Entre ces choses qu’on dit et ces choses qu’on fait, il y a celles que l’on dissimule, que l’on ne parvient à exprimer. Que cela soit par pudeur, par indécision ou par bienveillance voire altruisme (les figures négatives n’existent pas chez Emmanuel Mouret) selon les personnages, cette zone de flou révèle leurs contradictions et leur profonde humanité. L’incertitude rend imprévisibles les rebondissements, fait naître le suspens. Le tourbillon de sentiments auquel nous convie le cinéaste, vise autant à les exacerber, les sublimer qu’à les questionner, les réfléchir et par ricochets nous interroger.
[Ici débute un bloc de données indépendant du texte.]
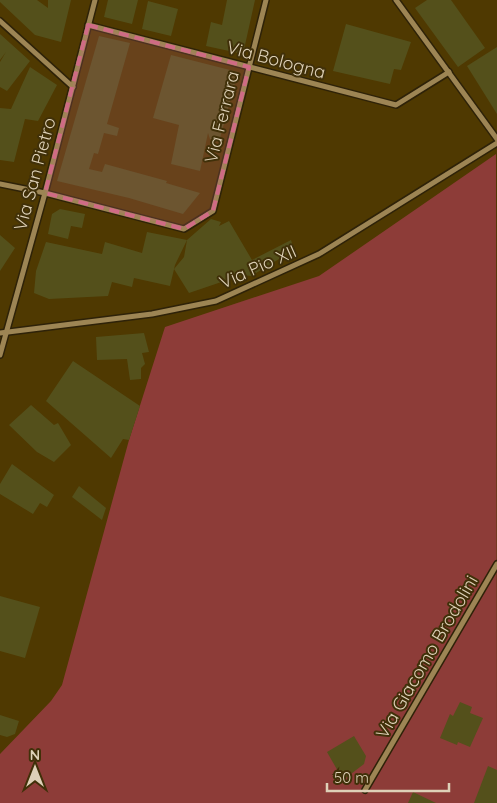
<svg xmlns="http://www.w3.org/2000/svg" width="497" height="803" font-family="Quicksand,sans-serif">
<style>
.green{fill:#8d3c38}
.building{fill:#54501b}
.lines{fill:none;stroke-linecap:round;stroke-linejoin:round}
.street-casing{stroke:#2e2208;stroke-width:8}
.street{stroke:#9d8554;stroke-width:5}
.marked{fill:#cf6b85;fill-opacity:0.2;stroke:#cf6b85;stroke-width:4;stroke-dasharray:10 6;stroke-linejoin:round}
.labels{text-anchor:middle;stroke-width:4;stroke-linejoin:round;paint-order:stroke}
.street-label{font-size:18px;fill:#ded1b8;stroke:#403009}
</style>
<rect width="100%" height="100%" fill="#4f3901"/>
<polygon class="green" points="496,154 497,803 0,803 0,754 51,701 62,685 129,440 165,327 319,276"/>
<g class="building">
<polygon points="0,0 37,0 48,8 48,0 71,0 61,42 35,35 0,2"/>
<polygon points="108,0 138,0 132,24 104,17"/>
<polygon points="227,0 255,0 243,54 206,46 211,22 222,25"/>
<polygon points="427,0 451,0 485,48 458,67 415,8"/>
<polygon points="148,1 178,9 171,36 142,29"/>
<polygon points="346,24 411,42 401,70 394,69 390,84 333,71"/>
<polygon points="0,34 30,61 7,91 0,87 0,62 6,52 0,60"/>
<polygon points="99,36 130,43 107,124 119,128 117,136 104,133 98,154 94,153 89,169 102,172 105,164 167,181 166,183 200,193 183,214 129,198 57,181"/>
<polygon points="497,47 497,114 467,66"/>
<polygon points="171,55 238,72 219,142 210,139 208,133 200,171 171,164 179,125 153,118"/>
<polygon points="30,67 57,85 38,121 25,119 14,162 0,160 0,108 11,109"/>
<polygon points="60,209 85,214 82,228 71,226 68,239 48,234 52,214"/>
<polygon points="211,219 221,222 219,226 229,221 252,260 291,240 294,250 251,276 242,275 189,293 174,269 184,257 187,240"/>
<polygon points="147,232 187,240 175,265 170,286 134,278 132,287 112,282 108,296 49,299 34,293 36,271 46,242 102,254 105,242 142,253"/>
<polygon points="0,235 15,248 0,271"/>
<polygon points="144,333 149,352 142,353 145,364 141,368 141,379 130,380 127,359 97,360 96,337"/>
<polygon points="73,361 140,406 129,440 123,439 111,458 46,401"/>
<polygon points="31,405 54,425 58,423 71,445 54,462 37,452 9,425"/>
<polygon points="12,464 54,495 47,507 40,503 33,514 0,494 0,484"/>
<polygon points="79,486 106,508 102,520 72,497"/>
<polygon points="0,596 40,607 25,658 0,651"/>
<polygon points="460,702 472,707 470,713 483,718 470,747 458,742 457,745 440,738 450,714 453,716"/>
<polygon points="0,715 19,721 15,734 7,737 0,735"/>
<polygon points="354,736 366,756 364,764 343,780 327,752"/>
<polygon points="488,766 497,770 497,803 474,803"/>
<polygon points="413,792 436,803 408,803"/>
</g>
<g class="lines">
<defs>
<g id="street">
<polyline points="396,0 497,139"/>
<polyline points="0,21 73,87"/>
<polyline points="88,25 396,105 449,72"/>
<polyline points="0,184 45,193 184,229 213,211 266,0"/>
<polyline points="0,333 152,314 216,301 319,254 497,143"/>
<polyline points="0,355 45,193 95,0"/>
<polyline points="365,790 497,564"/>
</g>
</defs>
<use href="#street" class="street-casing"/>
<use href="#street" class="street"/>
</g>
<path class="marked" d="M88 25 249 67 213 211 184 229 45 193Z"/>
<g class="labels">
<g class="street-label">
<text transform="translate(276 60) rotate(15)" y="6">Via Bologna</text>
<text transform="translate(222 117) rotate(-76)" y="6">Via Ferrara</text>
<text transform="translate(35 174) rotate(-75)" y="6">Via San Pietro</text>
<text transform="translate(258 267) rotate(-24)" y="6">Via Pio XII</text>
<text transform="translate(427 657) rotate(-60)" y="6">Via Giacomo Brodolini</text>
</g>
</g>
<g transform="translate(35 768)" stroke="#403009" stroke-width="4" paint-order="stroke">
<path d="M0-4L9 19L0 12L-9 19Z" fill="#ded1b8"/>
<text y="-8" font-size="14" font-weight="bold" text-anchor="middle" fill="#ded1b8">N</text>
</g>
<path d="M327 783v8h122v-8" fill="none" stroke="#ded1b8" stroke-width="2.5"/>
<text x="334" y="783" font-size="15" fill="#ded1b8" stroke="#403009" stroke-width="4" paint-order="stroke">50 m</text>
</svg>
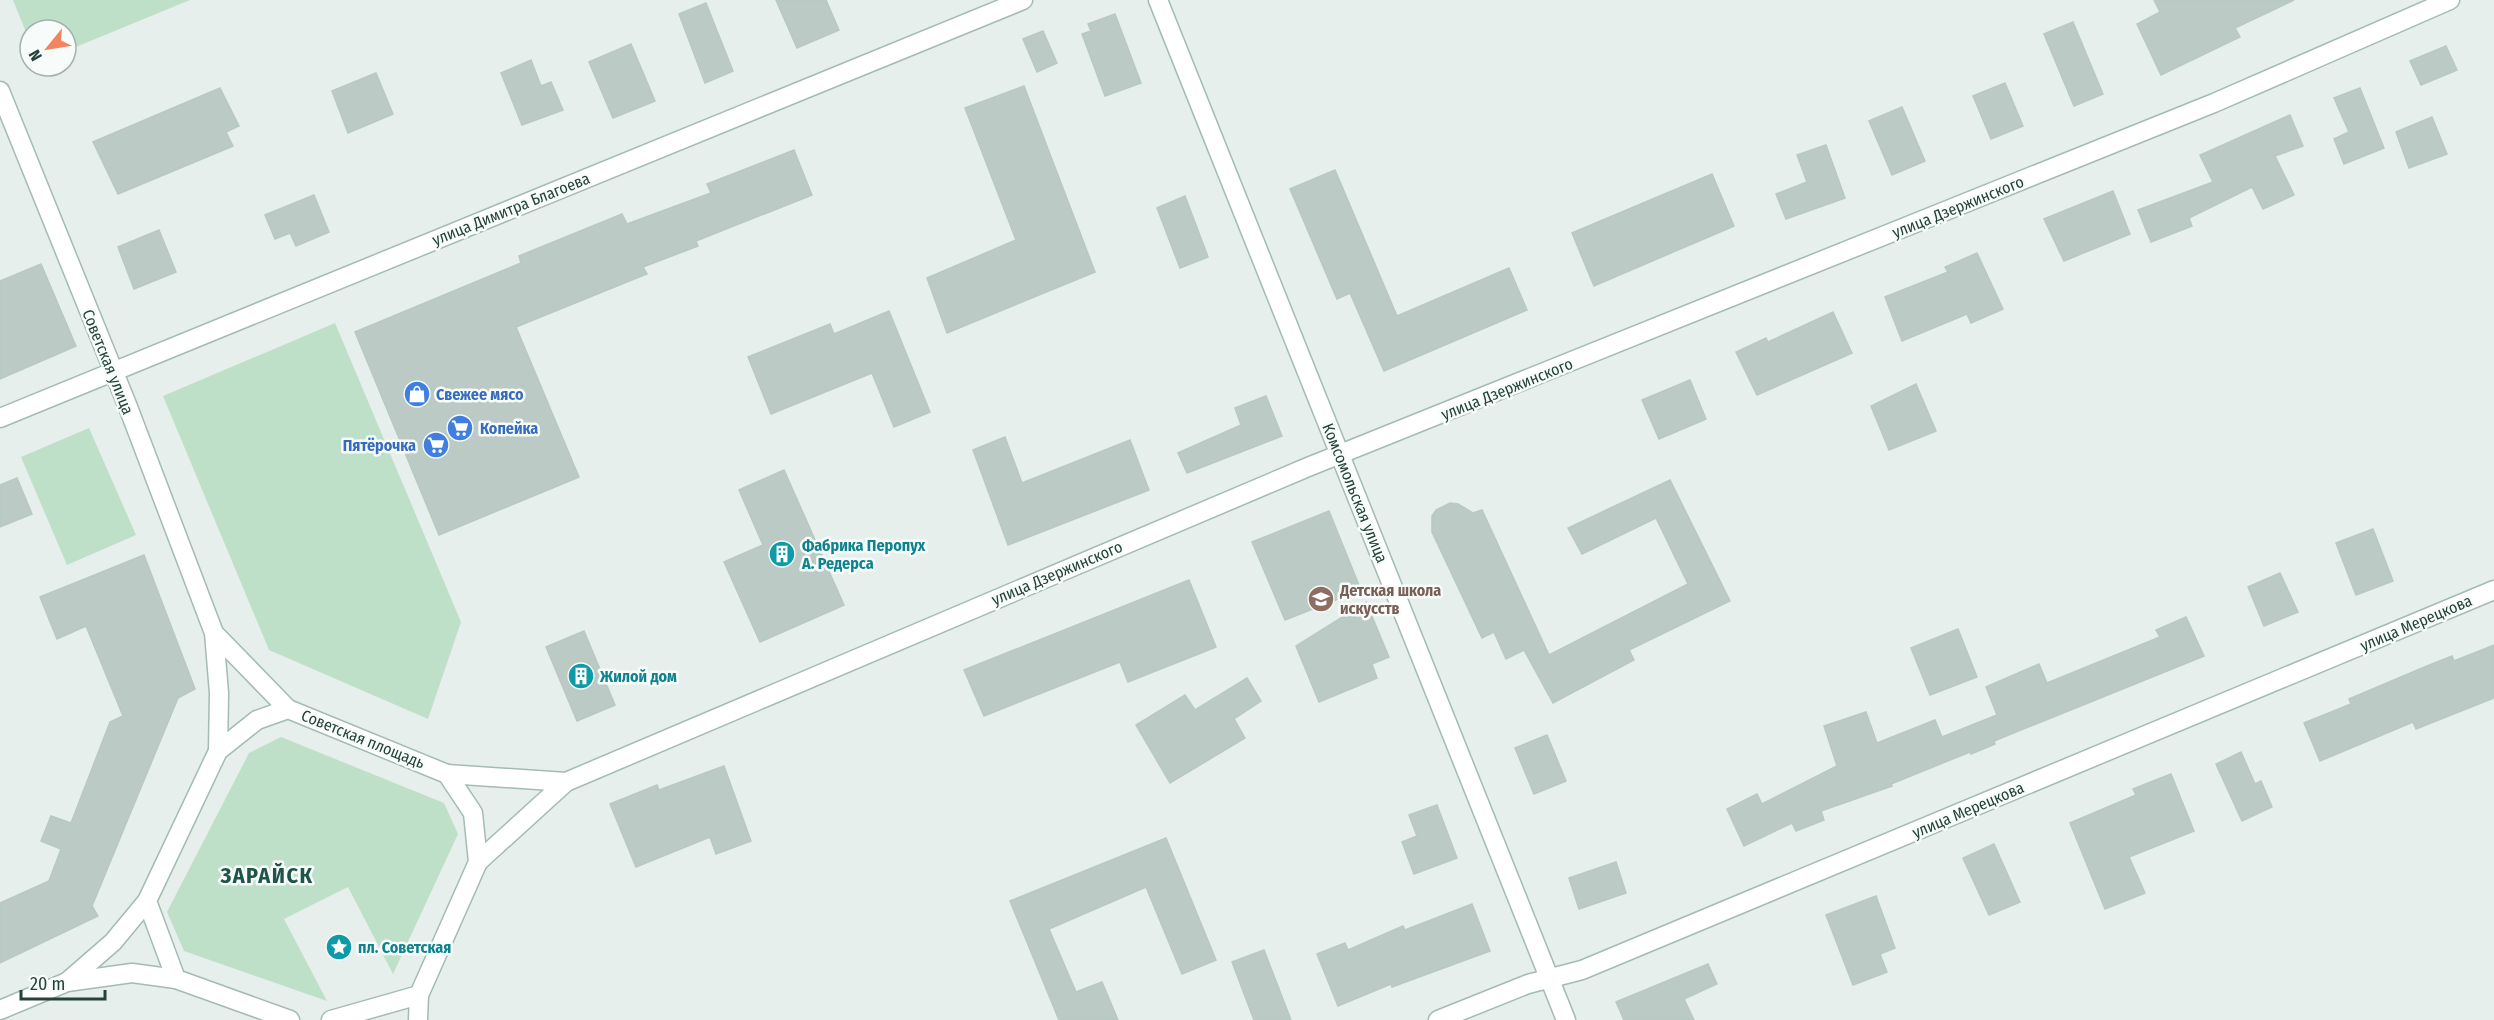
<svg xmlns="http://www.w3.org/2000/svg" width="2494" height="1020" viewBox="0 0 2494 1020" font-family="'Fira Sans Condensed',sans-serif">
<rect width="100%" height="100%" fill="#e6efeb"/>
<g fill="#bfe0c8">
<polygon points="13,0 190,0 66,51 66,30 30,30 30,42"/>
<polygon points="335,323 461,622 428,719 269,650 163,396"/>
<polygon points="89,428 136,535 67,565 21,457"/>
<polygon points="281,737 444,803 458,834 393,974 348,887 284,919 327,1001 184,951 167,912 249,753"/>
</g>
<g fill="#bbcac4" stroke="#b8c9c2" stroke-width="1.5">
<polygon points="776,0 826,0 839,30 797,48"/>
<polygon points="2154,0 2294,0 2235,28 2240,37 2161,75 2137,24 2160,12"/>
<polygon points="706,3 733,71 705,83 679,14"/>
<polygon points="1115,14 1141,83 1105,96 1082,34 1091,31 1088,24"/>
<polygon points="2073,22 2103,94 2074,106 2044,34"/>
<polygon points="1043,31 1057,63 1037,72 1023,39"/>
<polygon points="631,44 655,101 613,118 589,62"/>
<polygon points="2446,46 2457,70 2421,85 2410,61"/>
<polygon points="531,60 541,86 551,82 563,110 522,125 501,73"/>
<polygon points="376,73 393,114 348,133 332,91"/>
<polygon points="2005,83 2023,126 1991,139 1973,96"/>
<polygon points="1024,86 1095,272 947,333 927,278 1016,240 965,108"/>
<polygon points="220,88 239,126 226,132 233,146 118,194 93,142"/>
<polygon points="2360,88 2384,148 2344,164 2334,139 2349,132 2334,98"/>
<polygon points="1902,107 1925,161 1892,175 1869,121"/>
<polygon points="2290,115 2303,146 2275,156 2294,195 2263,209 2252,187 2189,218 2192,226 2151,242 2138,210 2213,182 2200,155"/>
<polygon points="2432,117 2447,154 2409,168 2396,132"/>
<polygon points="1826,145 1845,198 1786,219 1776,194 1807,182 1797,155"/>
<polygon points="794,150 812,195 696,241 698,246 643,267 647,274 516,327 579,477 439,535 355,332 521,263 519,256 622,214 627,224 711,193 707,184"/>
<polygon points="1335,170 1397,316 1509,268 1527,310 1384,371 1350,293 1337,299 1290,189"/>
<polygon points="1712,174 1734,226 1594,286 1572,233"/>
<polygon points="2113,191 2130,234 2064,261 2044,219"/>
<polygon points="314,195 329,232 296,246 290,233 275,239 265,215"/>
<polygon points="1185,196 1208,257 1180,268 1157,208"/>
<polygon points="159,230 176,272 134,289 118,247"/>
<polygon points="1977,253 2003,309 1971,323 1967,314 1902,341 1885,297 1948,272 1945,267"/>
<polygon points="41,264 76,346 0,379 0,281"/>
<polygon points="889,311 930,412 894,427 872,373 771,414 748,357 830,324 834,334"/>
<polygon points="1833,312 1852,353 1757,395 1736,352 1766,338 1768,342"/>
<polygon points="1690,380 1706,419 1659,439 1642,400"/>
<polygon points="1916,384 1936,431 1889,450 1871,406"/>
<polygon points="1266,396 1282,436 1187,473 1178,453 1241,425 1235,408"/>
<polygon points="1005,437 1022,483 1130,440 1149,490 1008,545 973,450"/>
<polygon points="784,470 844,605 760,642 724,562 763,545 739,490"/>
<polygon points="17,478 32,514 0,527 0,485"/>
<polygon points="1670,480 1730,601 1629,650 1634,660 1553,703 1524,650 1506,659 1494,632 1482,638 1432,532 1432,516 1436,510 1450,503 1458,504 1473,513 1482,510 1549,655 1688,584 1656,518 1582,554 1568,528"/>
<polygon points="1329,511 1361,590 1285,620 1252,542"/>
<polygon points="2373,529 2393,581 2356,595 2336,543"/>
<polygon points="144,555 195,689 178,698 92,906 98,916 0,963 0,903 49,881 61,849 41,841 51,816 71,823 110,722 123,716 86,626 57,639 40,597"/>
<polygon points="2280,573 2298,612 2264,626 2248,587"/>
<polygon points="1189,580 1216,647 1128,682 1120,662 984,716 964,670"/>
<polygon points="1366,602 1389,657 1372,664 1377,678 1319,702 1296,646"/>
<polygon points="2186,617 2204,656 1994,741 1995,744 1971,754 1970,752 1891,784 1892,786 1821,811 1824,820 1796,831 1792,823 1744,846 1727,809 1757,794 1762,804 1837,766 1824,726 1866,712 1877,743 1935,720 1942,737 1997,715 1986,687 2039,664 2047,683 2160,637 2156,630"/>
<polygon points="1958,629 1977,677 1930,695 1911,648"/>
<polygon points="584,631 615,705 577,721 546,647"/>
<polygon points="2494,645 2494,698 2416,729 2413,722 2320,761 2304,723 2351,704 2349,699 2427,666 2452,656 2454,661"/>
<polygon points="1247,678 1261,701 1234,719 1245,738 1170,783 1136,725 1185,695 1195,710"/>
<polygon points="1547,735 1566,781 1534,794 1515,748"/>
<polygon points="2241,752 2255,784 2261,781 2272,807 2242,821 2216,764"/>
<polygon points="724,766 751,841 716,854 710,837 636,867 610,804 657,785 659,790"/>
<polygon points="2171,774 2194,831 2129,857 2145,893 2105,909 2070,823 2136,795 2133,789"/>
<polygon points="1437,805 1457,858 1414,874 1402,842 1417,836 1409,815"/>
<polygon points="1166,838 1216,960 1182,974 1146,887 1049,929 1076,992 1102,982 1118,1020 1059,1020 1010,901"/>
<polygon points="1994,844 2020,902 1989,915 1963,858"/>
<polygon points="1616,862 1626,893 1579,909 1569,878"/>
<polygon points="1876,896 1895,948 1880,954 1887,972 1853,985 1826,915"/>
<polygon points="1472,904 1490,951 1392,987 1391,984 1338,1006 1317,954 1345,943 1348,950 1403,926 1405,930"/>
<polygon points="1264,950 1291,1020 1254,1020 1232,962"/>
<polygon points="1708,964 1717,984 1684,999 1694,1020 1624,1020 1616,1002"/>
</g>
<g fill="none" stroke-linecap="round" stroke-linejoin="round">
<defs>
<g id="secondary">
<polyline points="1158,0 1566,1020"/>
<polyline points="0,91 128,407 214,633 219,693 218,751"/>
<polyline points="0,418 1023,0"/>
<polyline points="214,633 288,709"/>
<polyline points="447,774 566,782"/>
<polyline points="478,862 566,782 1308,467 2214,103 2450,0"/>
<polyline points="67,982 113,942 147,901"/>
<polyline points="0,1010 67,982 132,973 176,979"/>
<polyline points="290,1020 176,979 147,901 218,751 257,720 288,709 447,774 473,813 478,862 419,995 331,1020"/>
<polyline points="418,1020 419,995"/>
<polyline points="1438,1020 1528,984 1582,970 2494,590"/>
</g>
</defs>
<use href="#secondary" stroke="#a4bbb3" stroke-width="21"/>
<use href="#secondary" stroke="#fff" stroke-width="18"/>
</g>
<defs>
<symbol id="shop-disc" viewBox="-11 -11 22 22"><circle r="9.5" fill="#3f7fe0" stroke="#f7fbf9"/><path d="M-5-2.5h2.3a2.7 3.5 0 0 1 5.4 0H5L5.5 6h-11ZM-1.5-2.5h3a1.5 2.3 0 0 0-3 0Z" fill="#fff"/></symbol>
<symbol id="supermarket-disc" viewBox="-11 -11 22 22"><circle r="9.5" fill="#3f7fe0" stroke="#f7fbf9"/><path d="M-6-5.5h2.5l.6 2H6L4.5 2H-2.5L-4.4-4H-6ZM-1.5 3.2a1.3 1.3 0 1 0 .1 0ZM3 3.2a1.3 1.3 0 1 0 .1 0Z" fill="#fff"/></symbol>
<symbol id="building-disc" viewBox="-11 -11 22 22"><circle r="9.5" fill="#0f9aa8" stroke="#f7fbf9"/><path d="M-4-6H4V6H1V3H-1V6H-4ZM-2.5-4.3h1.7v1.8h-1.7ZM.8-4.3h1.7v1.8H.8ZM-2.5-1h1.7V.8h-1.7ZM.8-1h1.7V.8H.8Z" fill="#fff"/></symbol>
<symbol id="school-disc" viewBox="-11 -11 22 22"><circle r="9.5" fill="#8d6e63" stroke="#f7fbf9"/><path d="M0-5L7-2L0 1L-7-2ZM-4 1L0 2.5L4 1V4Q0 6-4 4Z" fill="#fff"/></symbol>
<symbol id="sight-disc" viewBox="-11 -11 22 22"><circle r="9.5" fill="#0f9aa8" stroke="#f7fbf9"/><path d="M0-6L1.8-2.2L6-1.7L2.9 1.2L3.7 5.4L0 3.3L-3.7 5.4L-2.9 1.2L-6-1.7L-1.8-2.2Z" fill="#fff"/></symbol>
</defs>
<g fill-rule="evenodd">
<use href="#shop-disc" x="402" y="379" width="30" height="30"/>
<use href="#supermarket-disc" x="445" y="413" width="30" height="30"/>
<use href="#supermarket-disc" x="421" y="430" width="30" height="30"/>
<use href="#building-disc" x="767" y="539" width="30" height="30"/>
<use href="#school-disc" x="1306" y="584" width="30" height="30"/>
<use href="#building-disc" x="566" y="661" width="30" height="30"/>
<use href="#sight-disc" x="324" y="932" width="30" height="30"/>
</g>
<g text-anchor="middle" dominant-baseline="central" stroke-width="5" stroke-linejoin="round" paint-order="stroke">
<g font-size="16" fill="#24423a" stroke="#f7fbf9">
<text transform="translate(1958 207) rotate(-22)">улица Дзержинского</text>
<text transform="translate(511 209) rotate(-22)">улица Димитра Благоева</text>
<text transform="translate(108 362) rotate(68)">Советская улица</text>
<text transform="translate(1507 389) rotate(-22)">улица Дзержинского</text>
<text transform="translate(1355 493) rotate(68)">Комсомольская улица</text>
<text transform="translate(1057 573) rotate(-23)">улица Дзержинского</text>
<text transform="translate(2416 623) rotate(-23)">улица Мерецкова</text>
<text transform="translate(363 739) rotate(22)">Советская площадь</text>
<text transform="translate(1968 810) rotate(-23)">улица Мерецкова</text>
</g>
<g font-size="16" font-weight="bold" fill="#366cbe" stroke="#f7fbf9" text-anchor="start">
<text x="436" y="394">Свежее мясо</text>
<text x="480" y="428">Копейка</text>
<text x="416" y="445" text-anchor="end">Пятёрочка</text>
</g>
<g font-size="16" font-weight="bold" fill="#0d838f" stroke="#f7fbf9" text-anchor="start">
<text x="802" y="545">Фабрика Перопух<tspan x="802" dy="18">А. Редерса</tspan></text>
<text x="600" y="676">Жилой дом</text>
<text x="358" y="947">пл. Советская</text>
</g>
<g font-size="16" font-weight="bold" fill="#785e54" stroke="#f7fbf9" text-anchor="start">
<text x="1340" y="590">Детская школа<tspan x="1340" dy="18">искусств</tspan></text>
</g>
<g font-size="22" font-weight="bold" letter-spacing="1.5" fill="#1f5548" stroke="#f7fbf9">
<text x="267" y="875">ЗАРАЙСК</text>
</g>
</g>
<g transform="translate(48 48) rotate(240)"><circle r="28" fill="#f7fbf9" stroke="#a3b1ad" stroke-width="1.5"/>
<path d="M0-4.5L10 22L0 15L-10 22Z" fill="#f4845f"/>
<text y="-9" font-size="16" font-weight="bold" text-anchor="middle" fill="#24423a">N</text>
</g>
<path d="M21 990v9h84v-9" fill="none" stroke="#24423a" stroke-width="3"/>
<text x="30" y="990" font-size="18" fill="#24423a" stroke="#f7fbf9" stroke-width="4.5" paint-order="stroke">20 m</text>
</svg>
Comment concilier amour et désir ? Comment vivre pleinement une histoire sans prendre le risque de blesser ceux qui nous entourent ? Les éléments de réponses éventuels sont à scruter au détour d’un geste, d’un regard, à chercher entre deux phrases, deux séquences. Les issues offrent toujours une lecture contrastée, où les satisfactions doivent se nourrir de regrets, comme un apprentissage perpétuel du bonheur. La virtuosité d’écriture (une constante chez son auteur) de ce dixième long-métrage, s’épanouit pleinement grâce à une mise en scène en quête de souffle romanesque, alliant ampleur et discrétion. Dans un cinéma où la parole est rendue vitale, les instants de silences et d’hésitations constituent moins des respirations que des climax à part entière (à l’instar de ce superbe final presque dispensé de mots). Vecteur de fluidité entre les récits et leurs imbrications les uns aux autres, le montage, notamment au niveau du travail sur les ellipses, évoque les réalisations des frères Dardenne (la présence d’Emilie Dequenne et auparavant celle de Cécile de France appuie cette analogie), par sa dimension instinctive, sa propension à unifier en une fraction de secondes deux blocs séquentiels séparés dans le temps ou l’espace. Porté par une foi contagieuse en son art, un plaisir palpable d’écrire, de filmer, de diriger, Les Choses qu’on dit, les choses qu’on fait enchante sans retenue. Une nouvelle réussite majeure au sein d’une œuvre globale qui n’a de cesse de se densifier à mesure qu’elle s’étoffe.